→ Request: The response should be an exact copy of the records, with the pictures removed.

→ Data extract:
╔══

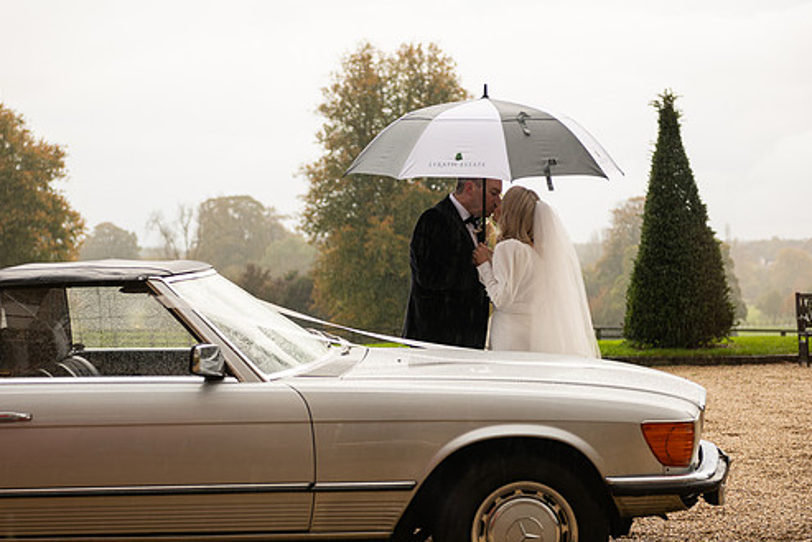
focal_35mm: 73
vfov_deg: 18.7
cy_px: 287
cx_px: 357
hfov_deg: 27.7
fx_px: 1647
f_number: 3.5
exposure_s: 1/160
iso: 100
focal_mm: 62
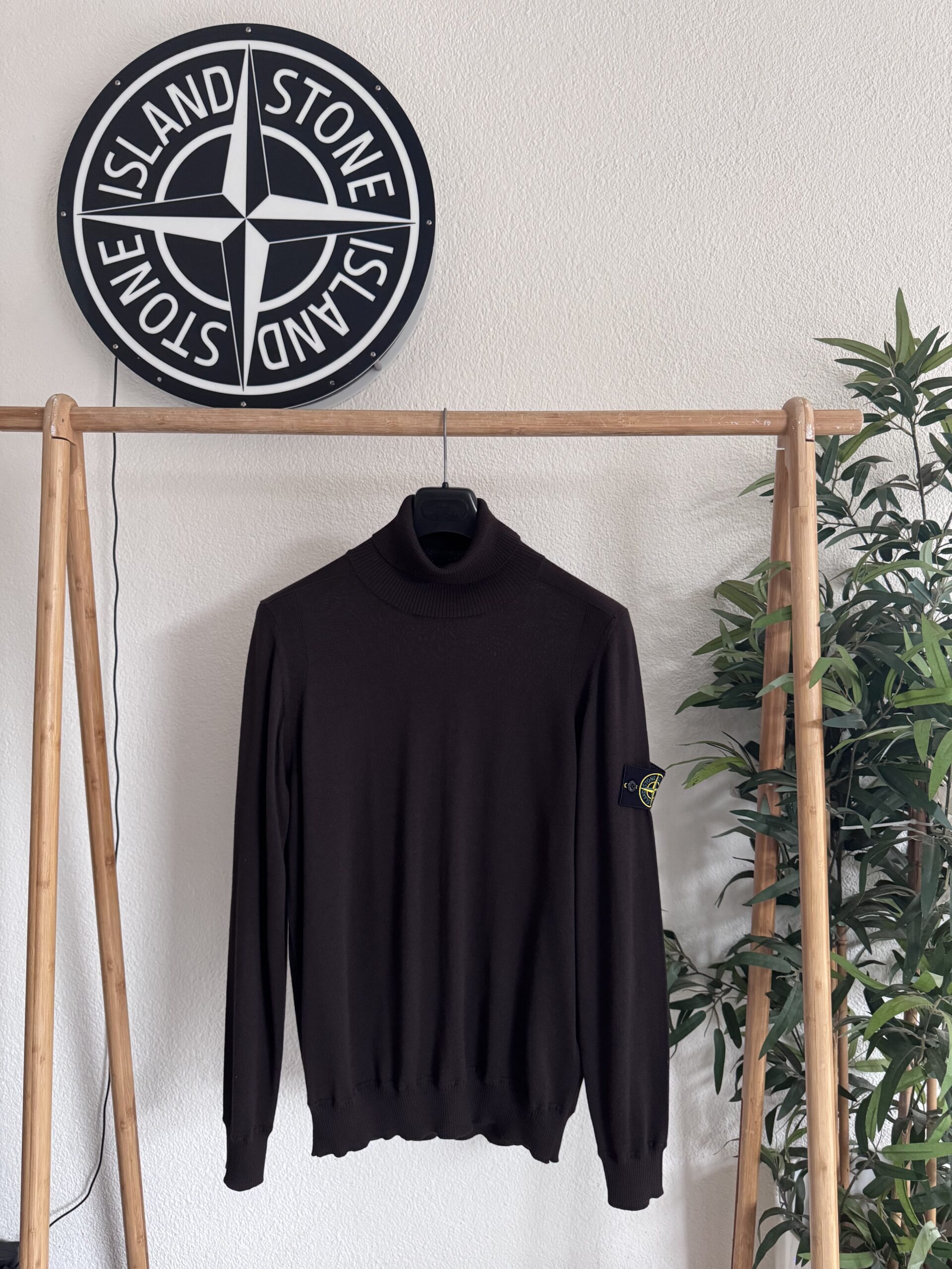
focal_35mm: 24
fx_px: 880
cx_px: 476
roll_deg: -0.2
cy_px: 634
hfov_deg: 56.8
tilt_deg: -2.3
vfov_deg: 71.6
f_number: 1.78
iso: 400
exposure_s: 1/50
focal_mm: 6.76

╚══

→ Response to this task:
focal_35mm: 73
vfov_deg: 18.7
cy_px: 287
cx_px: 357
hfov_deg: 27.7
fx_px: 1647
f_number: 3.5
exposure_s: 1/160
iso: 100
focal_mm: 62
focal_35mm: 24
fx_px: 880
cx_px: 476
roll_deg: -0.2
cy_px: 634
hfov_deg: 56.8
tilt_deg: -2.3
vfov_deg: 71.6
f_number: 1.78
iso: 400
exposure_s: 1/50
focal_mm: 6.76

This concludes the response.